*PROVIDED PASSAGE*:
⟨
12 Marathons of Christmas

By Tompky - 9:35 AM

December and the final challenge of the year for myself was the ’12 Marathons of Christmas.’  This involved starting on the 11th December and running a marathon each day for 12 days, finishing on Sunday 22nd December.  Due to work commitments a lot of these were going to be run after work, starting at around 6/6.30pm, with the weekend ones starting at around 9am.  In order for it to be achievable I kept the routes local, on routes that I had ran before so I had a rough idea of distance, as with running 12 back to back I definitely didn’t want to end up running 27 or 28 miles because I had left myself stranded away from home!  I also had a strong support team who followed me around each day, generally giving me refreshments and a few words of encouragement every 5 miles or so.  I have mentioned it in previous blogs, but I put a massive importance of setting up stations where you see familiar faces when you do any endurance challenge, as a few positive words from family/friends can keep you going an extra 5 or 10 miles I have found.  My general aim was to do each of them in around 4/4 hours 30 mins which I felt would keep me reasonably fresh and also allow me enough rest each evening to recover as well as I could.

I set off on marathon number 1 in good spirits.  This was to be a 2.5 loop route close to my home, with a stop every 6.5 miles for food/drink.  I was aiming to average 6.30min/km which I thought would ease myself in.  The first 17/18 miles went as soundly as I could have hoped, and I was probably closer 6 minutes a mile for most of this time.  I then started getting a pain on the outside of my right foot.  Although this hampered me, I was still able to maintain a good pace until the last 3 miles.  At this point, with self-preservation in mind I slowed right down, as ultimately I wasn’t trying to set any PB’s during this series, and I trotted home in a time of 4.34.  I had a quick meal, and went straight to bed!  I think at this point it dawned on me what a difficult task this was going to be!
⟩
*DATASET RECORDS*:
⟨
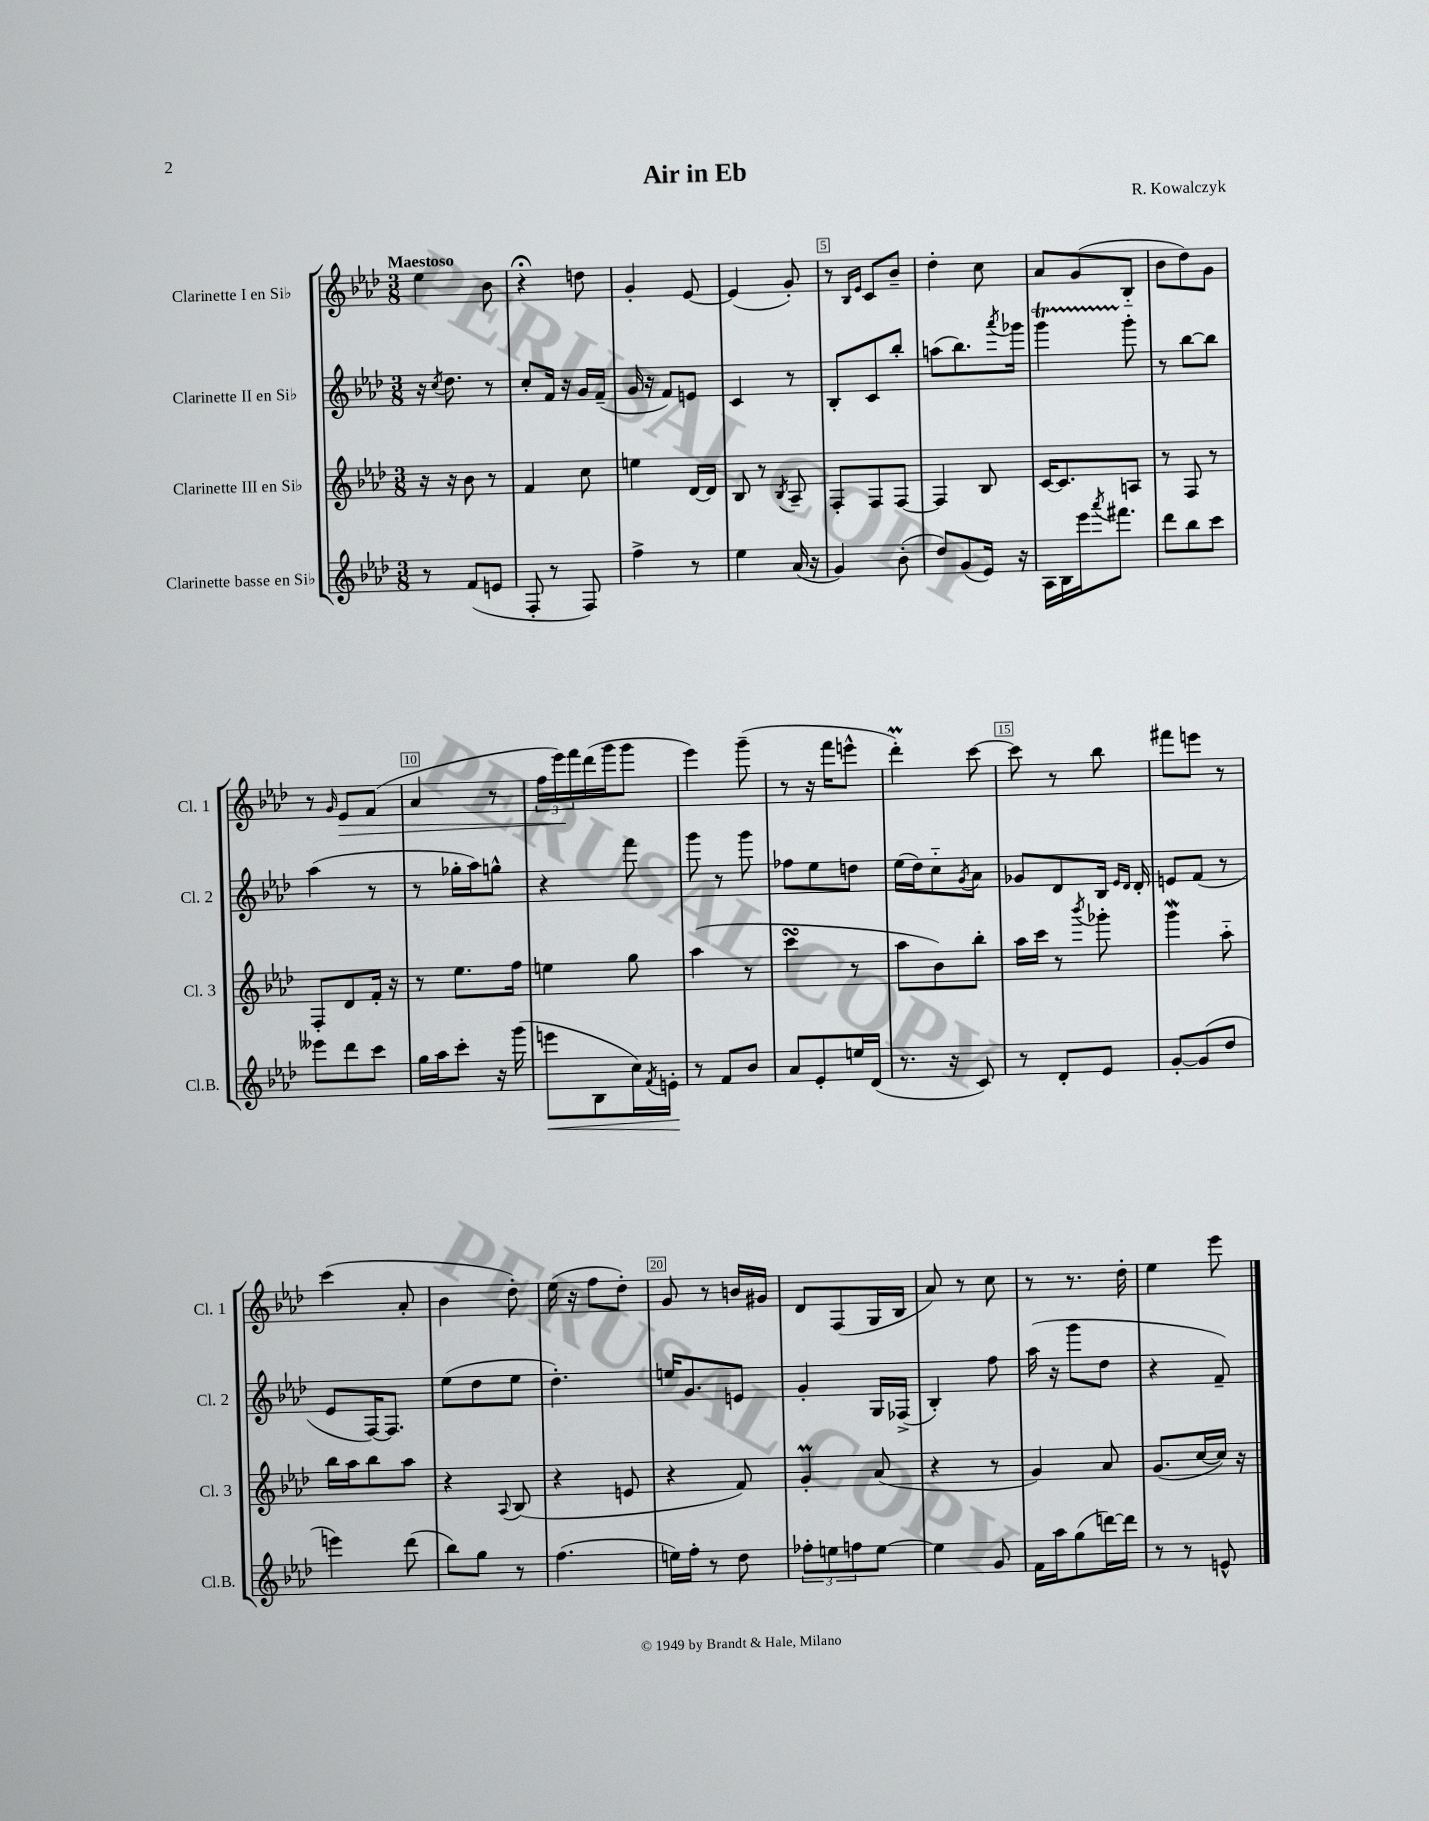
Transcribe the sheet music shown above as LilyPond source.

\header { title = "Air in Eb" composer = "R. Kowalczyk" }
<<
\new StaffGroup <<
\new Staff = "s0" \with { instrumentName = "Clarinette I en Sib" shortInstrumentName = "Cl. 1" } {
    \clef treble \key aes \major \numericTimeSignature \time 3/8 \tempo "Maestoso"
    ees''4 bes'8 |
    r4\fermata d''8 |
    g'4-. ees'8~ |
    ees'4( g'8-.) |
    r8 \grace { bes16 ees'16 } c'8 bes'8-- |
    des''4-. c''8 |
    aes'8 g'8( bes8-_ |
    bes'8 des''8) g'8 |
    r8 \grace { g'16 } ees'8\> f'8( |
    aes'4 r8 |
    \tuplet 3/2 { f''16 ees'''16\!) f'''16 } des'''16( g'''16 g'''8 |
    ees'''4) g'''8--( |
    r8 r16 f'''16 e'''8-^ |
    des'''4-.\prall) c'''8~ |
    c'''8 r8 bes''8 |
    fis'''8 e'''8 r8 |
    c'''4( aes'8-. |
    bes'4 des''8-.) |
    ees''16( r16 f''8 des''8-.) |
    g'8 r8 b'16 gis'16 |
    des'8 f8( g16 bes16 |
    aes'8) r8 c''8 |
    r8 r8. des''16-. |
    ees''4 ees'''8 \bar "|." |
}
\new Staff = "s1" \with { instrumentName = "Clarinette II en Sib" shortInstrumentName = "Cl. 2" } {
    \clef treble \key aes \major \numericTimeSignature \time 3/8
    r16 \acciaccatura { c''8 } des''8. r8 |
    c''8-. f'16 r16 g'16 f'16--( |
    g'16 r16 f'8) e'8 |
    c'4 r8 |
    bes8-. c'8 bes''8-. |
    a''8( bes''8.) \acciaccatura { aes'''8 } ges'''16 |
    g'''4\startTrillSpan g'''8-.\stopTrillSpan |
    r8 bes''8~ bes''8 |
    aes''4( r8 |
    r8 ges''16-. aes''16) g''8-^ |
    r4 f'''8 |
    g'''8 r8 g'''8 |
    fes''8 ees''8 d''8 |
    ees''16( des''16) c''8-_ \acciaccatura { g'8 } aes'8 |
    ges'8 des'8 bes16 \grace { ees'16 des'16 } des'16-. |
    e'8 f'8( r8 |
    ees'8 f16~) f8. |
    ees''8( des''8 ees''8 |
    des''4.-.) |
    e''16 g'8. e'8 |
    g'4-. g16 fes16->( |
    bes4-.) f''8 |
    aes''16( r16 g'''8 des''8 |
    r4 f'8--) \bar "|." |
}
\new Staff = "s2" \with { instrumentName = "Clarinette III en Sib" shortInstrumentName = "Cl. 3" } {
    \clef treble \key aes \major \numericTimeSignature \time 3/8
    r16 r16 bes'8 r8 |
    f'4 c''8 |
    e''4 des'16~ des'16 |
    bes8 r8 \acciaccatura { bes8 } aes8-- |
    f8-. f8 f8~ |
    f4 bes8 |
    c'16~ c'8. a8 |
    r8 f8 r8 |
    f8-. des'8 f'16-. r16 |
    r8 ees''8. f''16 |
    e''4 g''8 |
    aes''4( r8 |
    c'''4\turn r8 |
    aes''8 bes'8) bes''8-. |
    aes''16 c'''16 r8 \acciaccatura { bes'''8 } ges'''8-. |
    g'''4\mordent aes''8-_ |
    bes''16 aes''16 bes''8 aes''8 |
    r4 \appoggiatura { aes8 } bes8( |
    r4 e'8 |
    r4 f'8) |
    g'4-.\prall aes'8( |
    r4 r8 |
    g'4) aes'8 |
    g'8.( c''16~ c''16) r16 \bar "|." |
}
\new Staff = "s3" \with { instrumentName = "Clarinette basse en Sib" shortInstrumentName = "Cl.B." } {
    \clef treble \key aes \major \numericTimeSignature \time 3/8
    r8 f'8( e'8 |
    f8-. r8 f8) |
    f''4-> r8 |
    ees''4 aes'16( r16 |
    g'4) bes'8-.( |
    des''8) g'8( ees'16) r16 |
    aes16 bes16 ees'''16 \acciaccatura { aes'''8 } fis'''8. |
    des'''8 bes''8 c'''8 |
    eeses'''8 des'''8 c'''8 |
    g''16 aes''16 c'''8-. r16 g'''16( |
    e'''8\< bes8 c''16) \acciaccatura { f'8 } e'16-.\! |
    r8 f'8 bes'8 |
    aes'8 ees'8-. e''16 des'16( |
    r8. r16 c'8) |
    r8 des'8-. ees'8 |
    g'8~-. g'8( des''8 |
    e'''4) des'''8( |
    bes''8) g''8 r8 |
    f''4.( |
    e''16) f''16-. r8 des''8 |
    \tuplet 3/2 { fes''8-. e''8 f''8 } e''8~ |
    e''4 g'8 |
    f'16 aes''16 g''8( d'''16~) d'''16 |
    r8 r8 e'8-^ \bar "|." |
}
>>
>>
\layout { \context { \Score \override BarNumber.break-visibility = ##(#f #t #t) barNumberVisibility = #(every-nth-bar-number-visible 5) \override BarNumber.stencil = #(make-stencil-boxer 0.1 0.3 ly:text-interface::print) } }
⟩
*TO BE DONE*:
Write out the 12 Marathons of Christmas post word for word between "I set off on" and "going to be!", inclusive.

*SOLUTION*:
I set off on marathon number 1 in good spirits.  This was to be a 2.5 loop route close to my home, with a stop every 6.5 miles for food/drink.  I was aiming to average 6.30min/km which I thought would ease myself in.  The first 17/18 miles went as soundly as I could have hoped, and I was probably closer 6 minutes a mile for most of this time.  I then started getting a pain on the outside of my right foot.  Although this hampered me, I was still able to maintain a good pace until the last 3 miles.  At this point, with self-preservation in mind I slowed right down, as ultimately I wasn’t trying to set any PB’s during this series, and I trotted home in a time of 4.34.  I had a quick meal, and went straight to bed!  I think at this point it dawned on me what a difficult task this was going to be!